Recognize these quiet and fragile trend and focus on robust and moral productivity. The intangible qualities of businesses are going to matter more than ever. Find people and businesses that are going in the opposite direction, empowering people to have autonomy and pride in their output. Look for companies that can scale, without scale itself demoralizing those who keep the lights on. People these days are searching for alternatives, and with that will come opportunity to those who can supply it. Finally, with responsibly and morality fading (two of the most important ingredients for implementing capitalism) look for people building trust at a local level with each other and their customers.
Obviously, we have a bit of a currency crisis as well. The problem with current inflation is not that it exists, but that there this is no solution to fix it. If the government raises rates in any meaningful way, the government will default. I don’t know what the perfect hedge here is, but I would be long the tangible and short the paper.
To summarize, we have put our nature behind our wants. We have scaled it in a way that alienates us from each other, as well as the fruits of our labor. This detachment and scale has created a lack of responsibility and skin in the game, causing a lot of undeserved and fragile prosperity. The next 40 years is going to be a lot harder, with many opposing forces at play. Not only will the economic tailwind not be blowing as hard, but our growing pains will continue to present themselves as we look for better solutions. The best products are worthless without the best employees. Good micro will persist through bad macro, but people have to believe it’s possible.
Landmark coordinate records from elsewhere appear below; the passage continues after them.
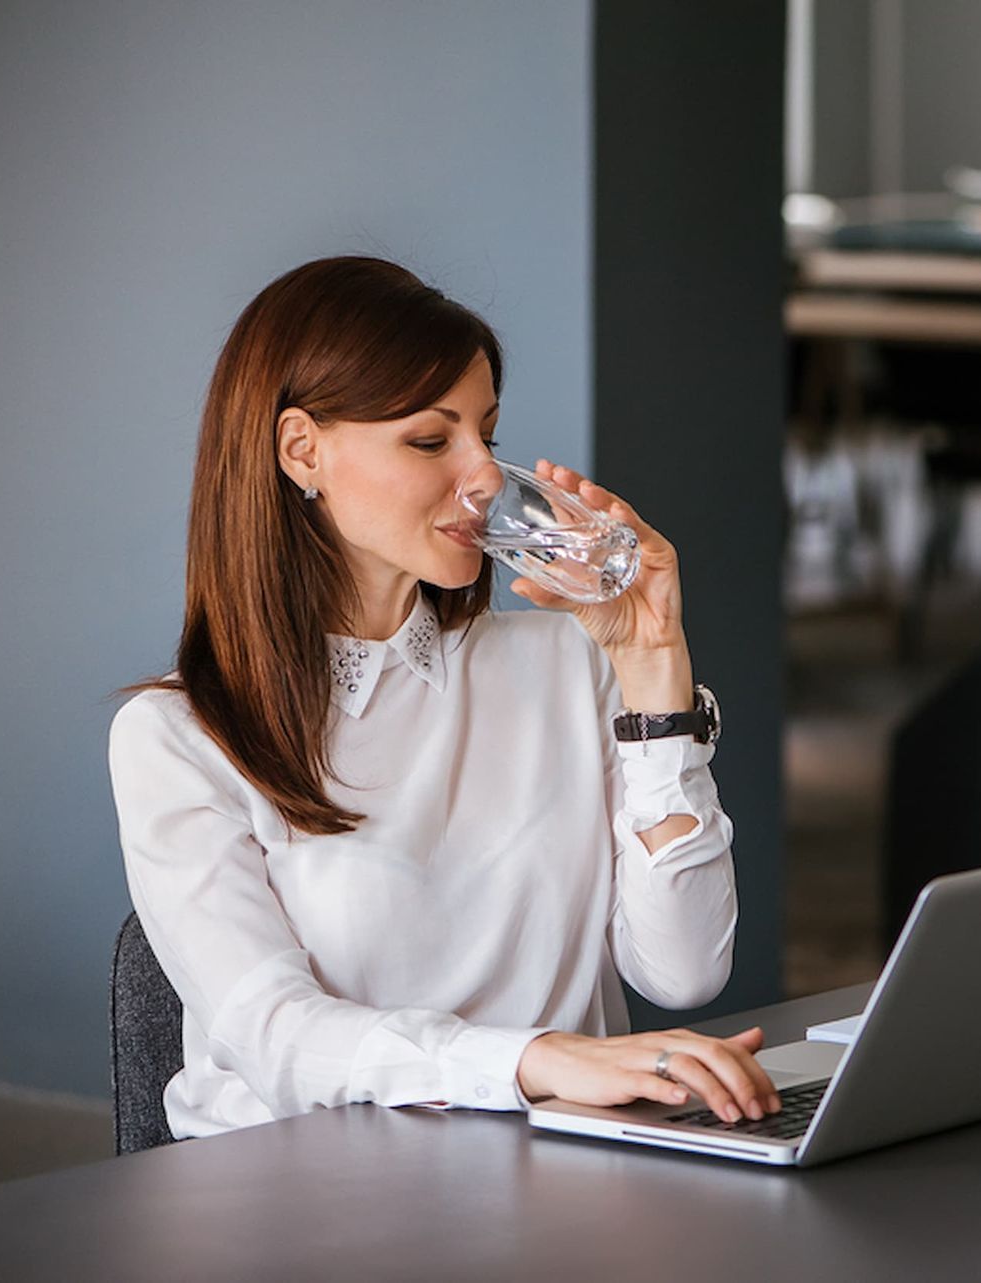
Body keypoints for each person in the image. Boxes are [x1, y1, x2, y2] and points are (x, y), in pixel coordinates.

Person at [109, 256, 780, 1139]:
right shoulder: (176, 735)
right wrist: (538, 1059)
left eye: (488, 436)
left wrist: (655, 664)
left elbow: (686, 972)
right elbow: (278, 1038)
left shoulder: (568, 661)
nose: (486, 477)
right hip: (295, 1200)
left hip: (560, 1178)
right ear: (301, 450)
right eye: (432, 440)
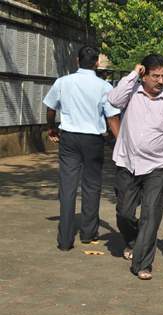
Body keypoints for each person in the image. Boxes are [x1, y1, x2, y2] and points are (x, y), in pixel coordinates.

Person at [108, 54, 163, 280]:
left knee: (151, 214)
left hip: (157, 166)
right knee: (125, 213)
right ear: (144, 76)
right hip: (127, 163)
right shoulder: (131, 93)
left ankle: (143, 264)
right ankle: (132, 240)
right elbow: (113, 100)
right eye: (155, 76)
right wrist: (133, 74)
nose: (160, 81)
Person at [43, 45, 121, 251]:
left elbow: (50, 107)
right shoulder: (104, 87)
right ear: (96, 63)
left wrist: (51, 128)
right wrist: (120, 141)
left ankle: (65, 240)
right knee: (91, 186)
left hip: (68, 138)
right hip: (93, 140)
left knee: (68, 187)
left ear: (77, 61)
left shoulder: (63, 82)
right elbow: (112, 117)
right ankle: (88, 234)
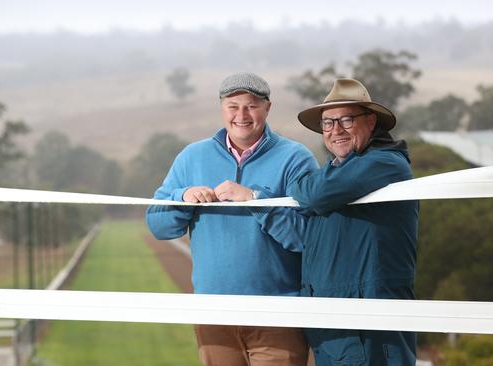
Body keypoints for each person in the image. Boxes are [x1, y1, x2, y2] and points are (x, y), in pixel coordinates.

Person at [146, 72, 318, 366]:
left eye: (251, 105)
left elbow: (309, 238)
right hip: (213, 312)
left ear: (268, 108)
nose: (242, 115)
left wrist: (256, 200)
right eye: (233, 105)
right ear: (222, 108)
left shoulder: (295, 158)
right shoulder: (192, 157)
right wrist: (182, 197)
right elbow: (158, 226)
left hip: (277, 314)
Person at [248, 78, 419, 365]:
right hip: (334, 317)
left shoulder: (384, 162)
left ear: (371, 121)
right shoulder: (342, 168)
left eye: (346, 120)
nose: (335, 130)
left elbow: (312, 192)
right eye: (328, 123)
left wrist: (274, 192)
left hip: (365, 319)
When was the last time you heard someone mention “The American Dream” in a non-sarcastic light? Are young Americans excited to join the team? Proud to be an American. Or, is everyone quietly looking for the exit? Our social fabric, along with institutional trust, must be restored. Having an extreme minority excel is enough for a portfolio, but not a nation. So I ask myself, how can we have prosperity when prosperity comes after responsibly, purpose, pride, and happiness?